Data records

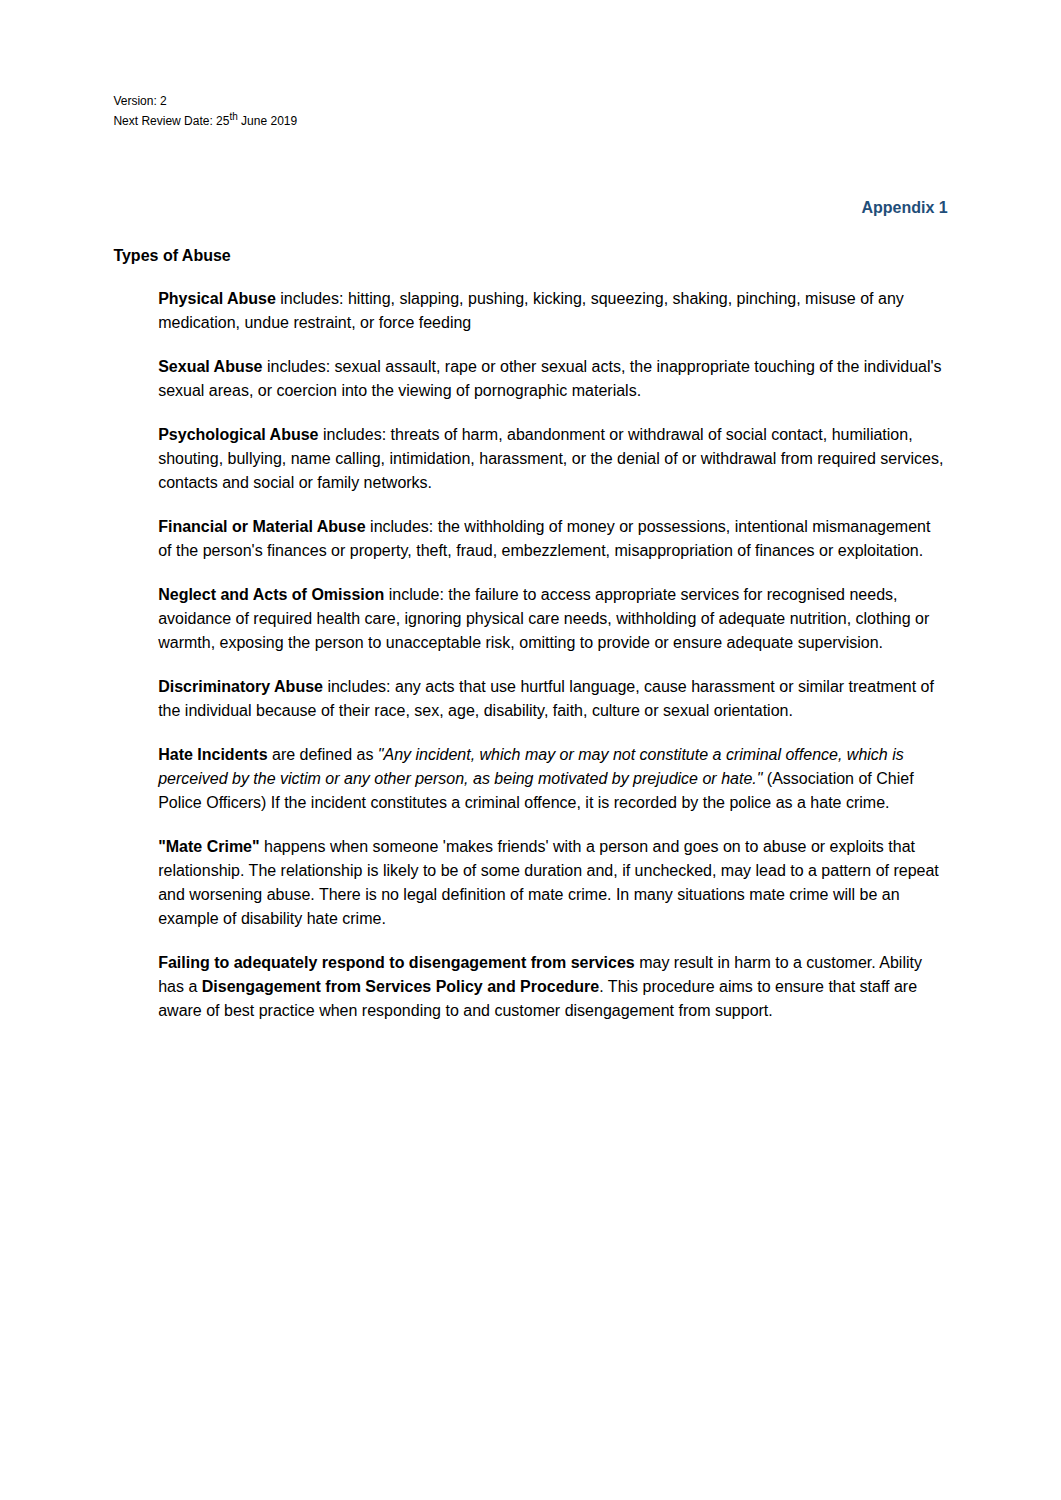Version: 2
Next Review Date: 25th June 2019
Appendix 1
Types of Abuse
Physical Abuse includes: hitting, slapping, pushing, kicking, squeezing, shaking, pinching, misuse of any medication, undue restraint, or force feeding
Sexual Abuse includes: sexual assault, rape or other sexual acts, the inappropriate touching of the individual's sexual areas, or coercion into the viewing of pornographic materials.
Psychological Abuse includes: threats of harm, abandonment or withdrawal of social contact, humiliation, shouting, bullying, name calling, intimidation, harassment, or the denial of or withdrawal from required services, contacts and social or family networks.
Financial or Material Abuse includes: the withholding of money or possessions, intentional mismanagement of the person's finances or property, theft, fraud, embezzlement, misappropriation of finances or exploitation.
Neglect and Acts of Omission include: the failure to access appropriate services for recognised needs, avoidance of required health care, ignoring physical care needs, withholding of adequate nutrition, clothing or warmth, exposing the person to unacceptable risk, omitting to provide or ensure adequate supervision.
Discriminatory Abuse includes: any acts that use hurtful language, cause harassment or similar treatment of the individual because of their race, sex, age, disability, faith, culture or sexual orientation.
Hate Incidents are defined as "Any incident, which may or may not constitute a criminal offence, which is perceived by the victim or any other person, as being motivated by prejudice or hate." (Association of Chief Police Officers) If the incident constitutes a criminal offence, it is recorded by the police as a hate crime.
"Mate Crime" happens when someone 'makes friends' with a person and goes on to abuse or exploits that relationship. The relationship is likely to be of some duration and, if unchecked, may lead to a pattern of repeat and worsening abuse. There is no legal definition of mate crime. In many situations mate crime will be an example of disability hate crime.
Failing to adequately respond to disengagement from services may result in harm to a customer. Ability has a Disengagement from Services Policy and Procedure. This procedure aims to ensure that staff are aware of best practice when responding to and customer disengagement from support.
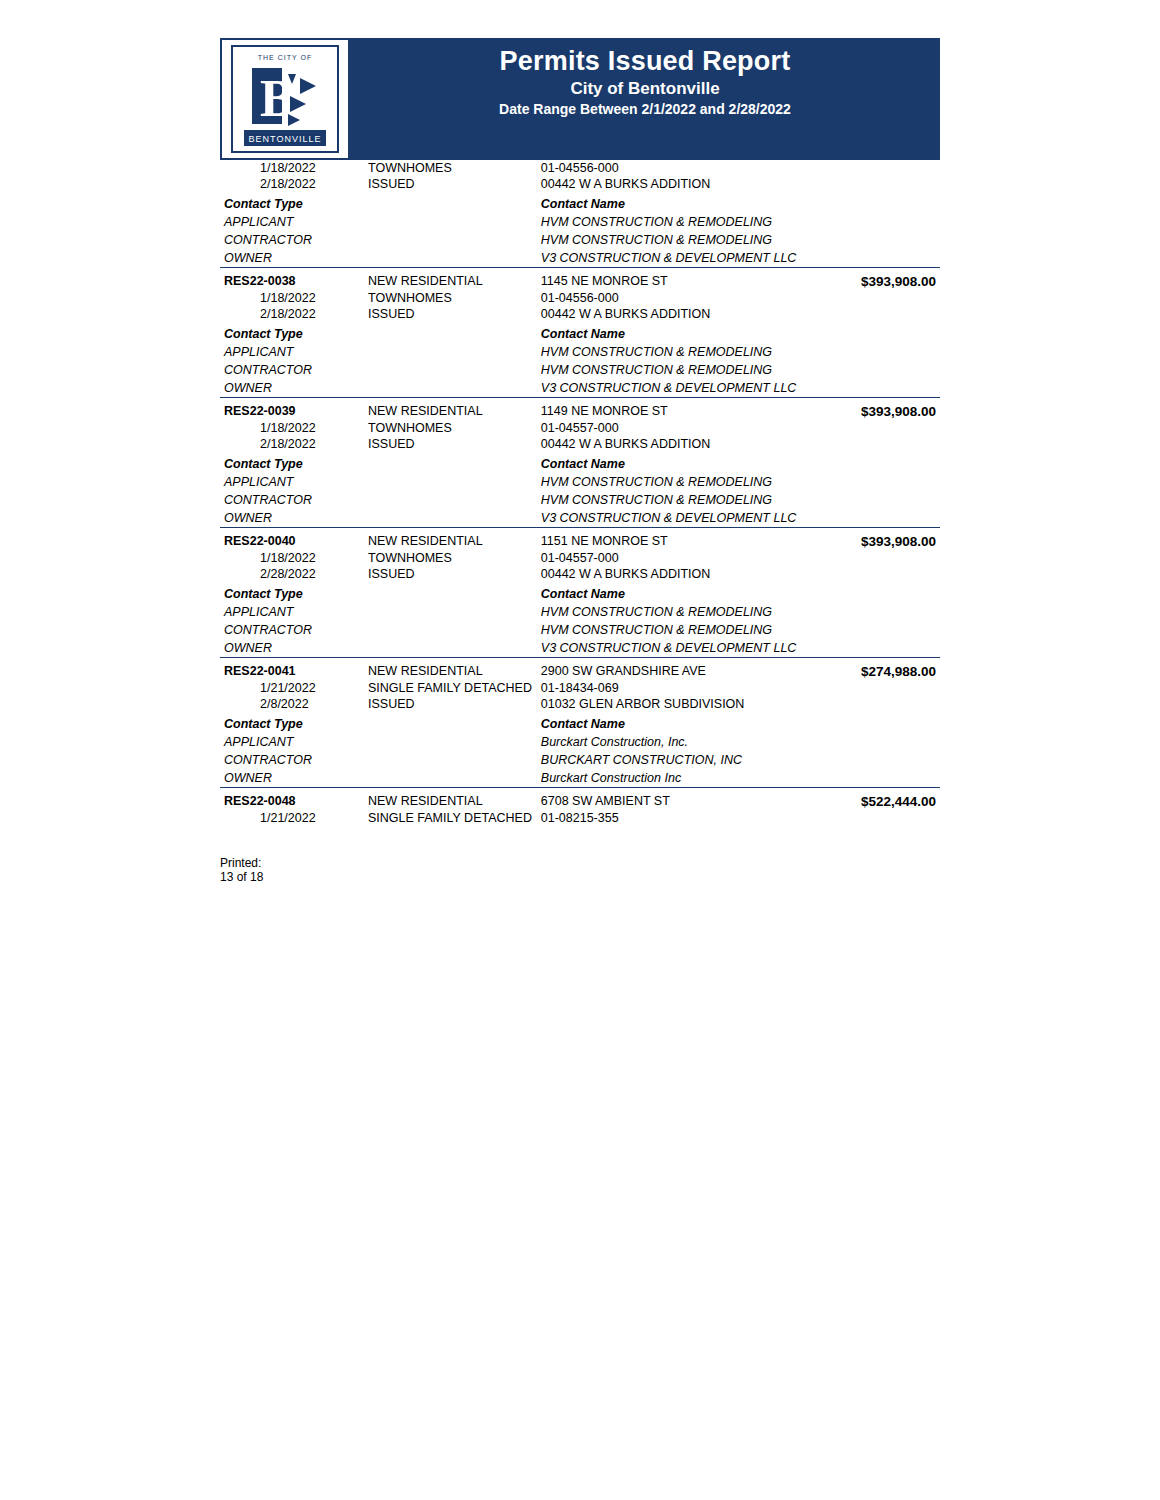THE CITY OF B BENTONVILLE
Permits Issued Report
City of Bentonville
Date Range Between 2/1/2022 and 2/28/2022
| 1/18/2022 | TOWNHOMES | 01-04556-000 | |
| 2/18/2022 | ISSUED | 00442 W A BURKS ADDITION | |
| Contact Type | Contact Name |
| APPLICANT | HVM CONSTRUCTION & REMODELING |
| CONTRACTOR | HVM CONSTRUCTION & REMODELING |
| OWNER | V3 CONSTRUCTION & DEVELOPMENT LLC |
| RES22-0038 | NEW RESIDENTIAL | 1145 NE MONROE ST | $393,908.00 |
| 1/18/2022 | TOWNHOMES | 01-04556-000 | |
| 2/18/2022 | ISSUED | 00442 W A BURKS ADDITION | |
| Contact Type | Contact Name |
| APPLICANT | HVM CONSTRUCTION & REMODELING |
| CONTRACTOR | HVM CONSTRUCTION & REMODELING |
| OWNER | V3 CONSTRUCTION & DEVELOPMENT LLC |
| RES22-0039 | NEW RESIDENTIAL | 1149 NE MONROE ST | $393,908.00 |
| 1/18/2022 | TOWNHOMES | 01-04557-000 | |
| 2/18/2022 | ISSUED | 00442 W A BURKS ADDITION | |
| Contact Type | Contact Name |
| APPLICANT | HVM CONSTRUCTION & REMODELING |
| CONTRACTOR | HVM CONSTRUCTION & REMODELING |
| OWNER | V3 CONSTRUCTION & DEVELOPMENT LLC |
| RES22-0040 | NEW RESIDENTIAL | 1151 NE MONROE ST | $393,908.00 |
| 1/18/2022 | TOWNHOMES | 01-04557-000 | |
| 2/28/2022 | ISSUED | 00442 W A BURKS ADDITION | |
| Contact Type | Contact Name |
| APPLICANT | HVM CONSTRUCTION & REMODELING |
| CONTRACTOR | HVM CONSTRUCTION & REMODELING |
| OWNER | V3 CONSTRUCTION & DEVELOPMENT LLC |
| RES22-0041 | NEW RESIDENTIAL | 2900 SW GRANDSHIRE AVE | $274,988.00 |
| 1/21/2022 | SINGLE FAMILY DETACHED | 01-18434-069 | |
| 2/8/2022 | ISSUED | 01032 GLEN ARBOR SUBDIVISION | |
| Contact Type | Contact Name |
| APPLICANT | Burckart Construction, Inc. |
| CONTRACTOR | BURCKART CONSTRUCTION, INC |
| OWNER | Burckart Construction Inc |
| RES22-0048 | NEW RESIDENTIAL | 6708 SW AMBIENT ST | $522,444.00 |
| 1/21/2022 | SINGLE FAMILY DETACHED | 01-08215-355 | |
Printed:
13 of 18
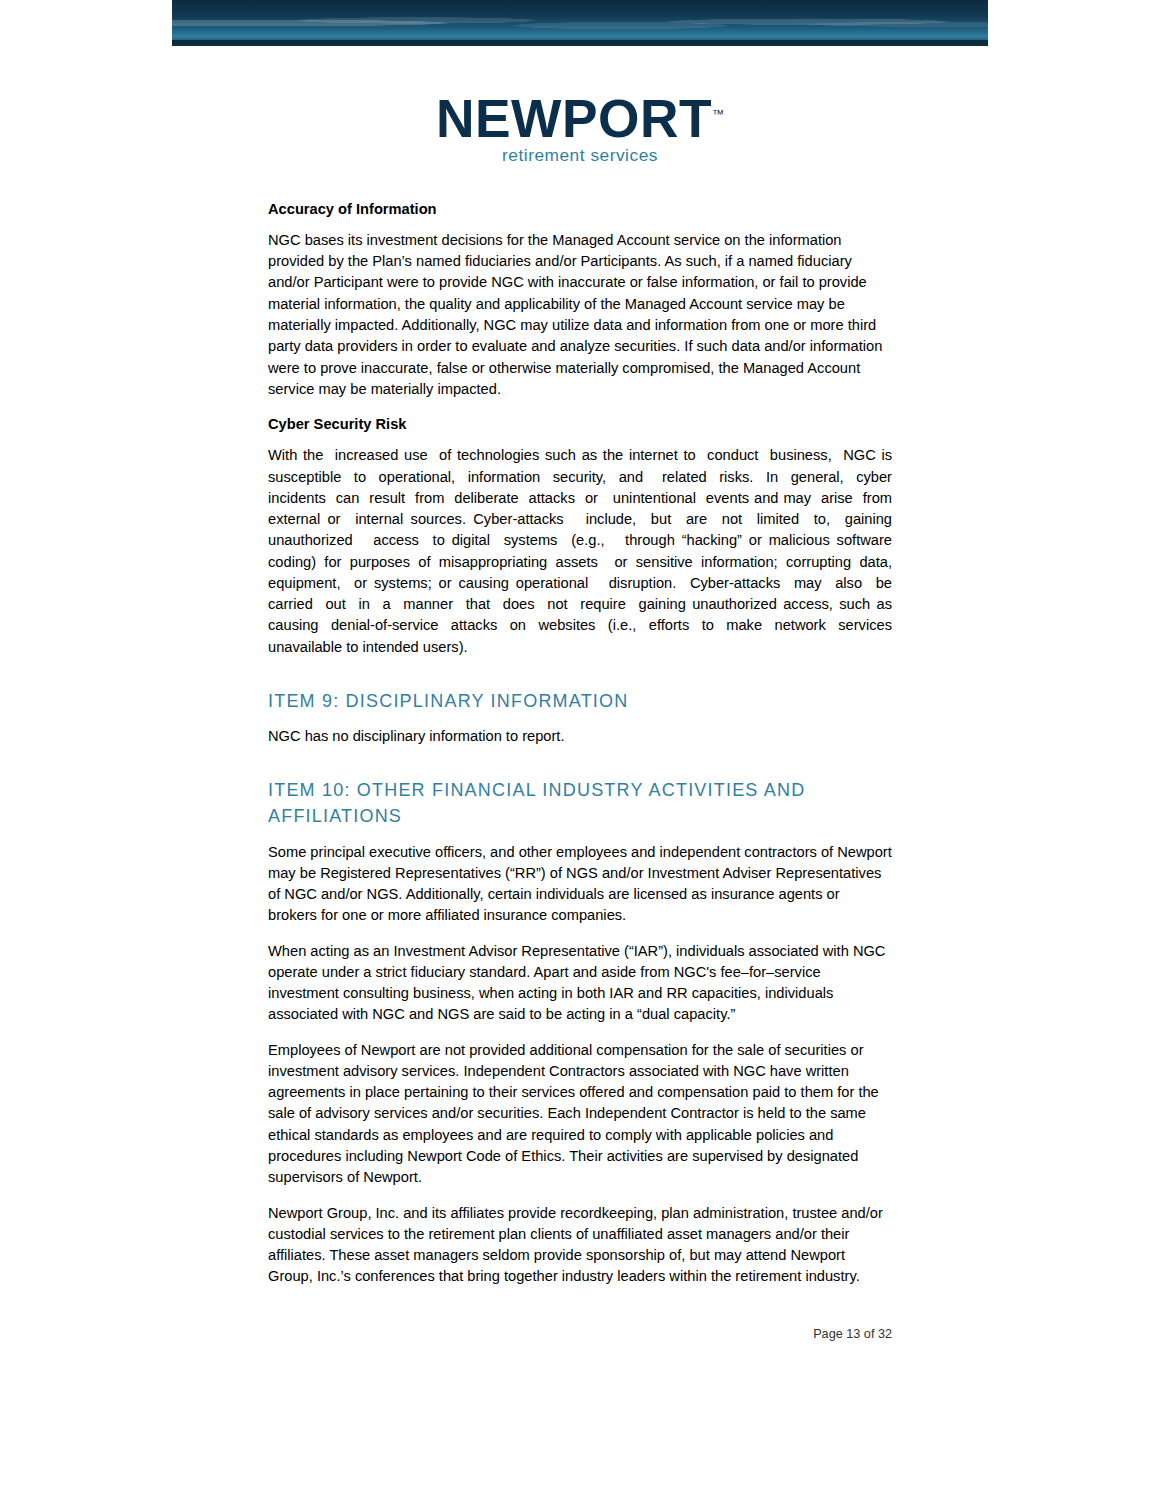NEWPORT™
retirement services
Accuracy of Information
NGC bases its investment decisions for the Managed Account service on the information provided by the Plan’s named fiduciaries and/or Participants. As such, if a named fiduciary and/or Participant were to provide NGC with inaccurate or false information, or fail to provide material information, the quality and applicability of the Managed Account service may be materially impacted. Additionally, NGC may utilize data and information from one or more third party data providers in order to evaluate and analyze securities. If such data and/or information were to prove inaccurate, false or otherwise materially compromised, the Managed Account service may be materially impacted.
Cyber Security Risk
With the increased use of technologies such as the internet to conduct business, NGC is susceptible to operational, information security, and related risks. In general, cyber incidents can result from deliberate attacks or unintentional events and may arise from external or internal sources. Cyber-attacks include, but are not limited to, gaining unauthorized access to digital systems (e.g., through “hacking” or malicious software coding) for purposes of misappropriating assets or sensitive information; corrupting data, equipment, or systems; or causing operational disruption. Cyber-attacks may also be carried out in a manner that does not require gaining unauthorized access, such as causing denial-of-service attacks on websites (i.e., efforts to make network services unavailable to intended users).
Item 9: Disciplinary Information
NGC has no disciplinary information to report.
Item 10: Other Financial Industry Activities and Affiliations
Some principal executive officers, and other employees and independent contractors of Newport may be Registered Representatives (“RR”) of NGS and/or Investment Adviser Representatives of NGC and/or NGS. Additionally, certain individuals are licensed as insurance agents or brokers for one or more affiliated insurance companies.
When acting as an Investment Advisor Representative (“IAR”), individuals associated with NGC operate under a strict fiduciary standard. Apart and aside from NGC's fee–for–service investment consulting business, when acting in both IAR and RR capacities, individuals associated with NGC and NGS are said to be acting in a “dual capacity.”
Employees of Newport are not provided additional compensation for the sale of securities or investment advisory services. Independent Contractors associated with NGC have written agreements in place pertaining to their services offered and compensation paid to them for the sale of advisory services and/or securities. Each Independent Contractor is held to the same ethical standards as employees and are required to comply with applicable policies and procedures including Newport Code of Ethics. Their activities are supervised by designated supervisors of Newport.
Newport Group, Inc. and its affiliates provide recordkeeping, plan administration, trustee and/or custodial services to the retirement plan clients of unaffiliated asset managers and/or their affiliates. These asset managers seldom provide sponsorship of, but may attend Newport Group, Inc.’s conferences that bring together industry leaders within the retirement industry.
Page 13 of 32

• **Assignment**:
Every line above gets copied exactly; none of the pictures do.

• **Task result**:
Version: 2
Next Review Date: 25th June 2019
Appendix 1
Types of Abuse
Physical Abuse includes: hitting, slapping, pushing, kicking, squeezing, shaking, pinching, misuse of any medication, undue restraint, or force feeding
Sexual Abuse includes: sexual assault, rape or other sexual acts, the inappropriate touching of the individual's sexual areas, or coercion into the viewing of pornographic materials.
Psychological Abuse includes: threats of harm, abandonment or withdrawal of social contact, humiliation, shouting, bullying, name calling, intimidation, harassment, or the denial of or withdrawal from required services, contacts and social or family networks.
Financial or Material Abuse includes: the withholding of money or possessions, intentional mismanagement of the person's finances or property, theft, fraud, embezzlement, misappropriation of finances or exploitation.
Neglect and Acts of Omission include: the failure to access appropriate services for recognised needs, avoidance of required health care, ignoring physical care needs, withholding of adequate nutrition, clothing or warmth, exposing the person to unacceptable risk, omitting to provide or ensure adequate supervision.
Discriminatory Abuse includes: any acts that use hurtful language, cause harassment or similar treatment of the individual because of their race, sex, age, disability, faith, culture or sexual orientation.
Hate Incidents are defined as "Any incident, which may or may not constitute a criminal offence, which is perceived by the victim or any other person, as being motivated by prejudice or hate." (Association of Chief Police Officers) If the incident constitutes a criminal offence, it is recorded by the police as a hate crime.
"Mate Crime" happens when someone 'makes friends' with a person and goes on to abuse or exploits that relationship. The relationship is likely to be of some duration and, if unchecked, may lead to a pattern of repeat and worsening abuse. There is no legal definition of mate crime. In many situations mate crime will be an example of disability hate crime.
Failing to adequately respond to disengagement from services may result in harm to a customer. Ability has a Disengagement from Services Policy and Procedure. This procedure aims to ensure that staff are aware of best practice when responding to and customer disengagement from support.
THE CITY OF B BENTONVILLE
Permits Issued Report
City of Bentonville
Date Range Between 2/1/2022 and 2/28/2022
| 1/18/2022 | TOWNHOMES | 01-04556-000 | |
| 2/18/2022 | ISSUED | 00442 W A BURKS ADDITION | |
| Contact Type | Contact Name |
| APPLICANT | HVM CONSTRUCTION & REMODELING |
| CONTRACTOR | HVM CONSTRUCTION & REMODELING |
| OWNER | V3 CONSTRUCTION & DEVELOPMENT LLC |
| RES22-0038 | NEW RESIDENTIAL | 1145 NE MONROE ST | $393,908.00 |
| 1/18/2022 | TOWNHOMES | 01-04556-000 | |
| 2/18/2022 | ISSUED | 00442 W A BURKS ADDITION | |
| Contact Type | Contact Name |
| APPLICANT | HVM CONSTRUCTION & REMODELING |
| CONTRACTOR | HVM CONSTRUCTION & REMODELING |
| OWNER | V3 CONSTRUCTION & DEVELOPMENT LLC |
| RES22-0039 | NEW RESIDENTIAL | 1149 NE MONROE ST | $393,908.00 |
| 1/18/2022 | TOWNHOMES | 01-04557-000 | |
| 2/18/2022 | ISSUED | 00442 W A BURKS ADDITION | |
| Contact Type | Contact Name |
| APPLICANT | HVM CONSTRUCTION & REMODELING |
| CONTRACTOR | HVM CONSTRUCTION & REMODELING |
| OWNER | V3 CONSTRUCTION & DEVELOPMENT LLC |
| RES22-0040 | NEW RESIDENTIAL | 1151 NE MONROE ST | $393,908.00 |
| 1/18/2022 | TOWNHOMES | 01-04557-000 | |
| 2/28/2022 | ISSUED | 00442 W A BURKS ADDITION | |
| Contact Type | Contact Name |
| APPLICANT | HVM CONSTRUCTION & REMODELING |
| CONTRACTOR | HVM CONSTRUCTION & REMODELING |
| OWNER | V3 CONSTRUCTION & DEVELOPMENT LLC |
| RES22-0041 | NEW RESIDENTIAL | 2900 SW GRANDSHIRE AVE | $274,988.00 |
| 1/21/2022 | SINGLE FAMILY DETACHED | 01-18434-069 | |
| 2/8/2022 | ISSUED | 01032 GLEN ARBOR SUBDIVISION | |
| Contact Type | Contact Name |
| APPLICANT | Burckart Construction, Inc. |
| CONTRACTOR | BURCKART CONSTRUCTION, INC |
| OWNER | Burckart Construction Inc |
| RES22-0048 | NEW RESIDENTIAL | 6708 SW AMBIENT ST | $522,444.00 |
| 1/21/2022 | SINGLE FAMILY DETACHED | 01-08215-355 | |
Printed:
13 of 18
NEWPORT™
retirement services
Accuracy of Information
NGC bases its investment decisions for the Managed Account service on the information provided by the Plan’s named fiduciaries and/or Participants. As such, if a named fiduciary and/or Participant were to provide NGC with inaccurate or false information, or fail to provide material information, the quality and applicability of the Managed Account service may be materially impacted. Additionally, NGC may utilize data and information from one or more third party data providers in order to evaluate and analyze securities. If such data and/or information were to prove inaccurate, false or otherwise materially compromised, the Managed Account service may be materially impacted.
Cyber Security Risk
With the increased use of technologies such as the internet to conduct business, NGC is susceptible to operational, information security, and related risks. In general, cyber incidents can result from deliberate attacks or unintentional events and may arise from external or internal sources. Cyber-attacks include, but are not limited to, gaining unauthorized access to digital systems (e.g., through “hacking” or malicious software coding) for purposes of misappropriating assets or sensitive information; corrupting data, equipment, or systems; or causing operational disruption. Cyber-attacks may also be carried out in a manner that does not require gaining unauthorized access, such as causing denial-of-service attacks on websites (i.e., efforts to make network services unavailable to intended users).
Item 9: Disciplinary Information
NGC has no disciplinary information to report.
Item 10: Other Financial Industry Activities and Affiliations
Some principal executive officers, and other employees and independent contractors of Newport may be Registered Representatives (“RR”) of NGS and/or Investment Adviser Representatives of NGC and/or NGS. Additionally, certain individuals are licensed as insurance agents or brokers for one or more affiliated insurance companies.
When acting as an Investment Advisor Representative (“IAR”), individuals associated with NGC operate under a strict fiduciary standard. Apart and aside from NGC's fee–for–service investment consulting business, when acting in both IAR and RR capacities, individuals associated with NGC and NGS are said to be acting in a “dual capacity.”
Employees of Newport are not provided additional compensation for the sale of securities or investment advisory services. Independent Contractors associated with NGC have written agreements in place pertaining to their services offered and compensation paid to them for the sale of advisory services and/or securities. Each Independent Contractor is held to the same ethical standards as employees and are required to comply with applicable policies and procedures including Newport Code of Ethics. Their activities are supervised by designated supervisors of Newport.
Newport Group, Inc. and its affiliates provide recordkeeping, plan administration, trustee and/or custodial services to the retirement plan clients of unaffiliated asset managers and/or their affiliates. These asset managers seldom provide sponsorship of, but may attend Newport Group, Inc.’s conferences that bring together industry leaders within the retirement industry.
Page 13 of 32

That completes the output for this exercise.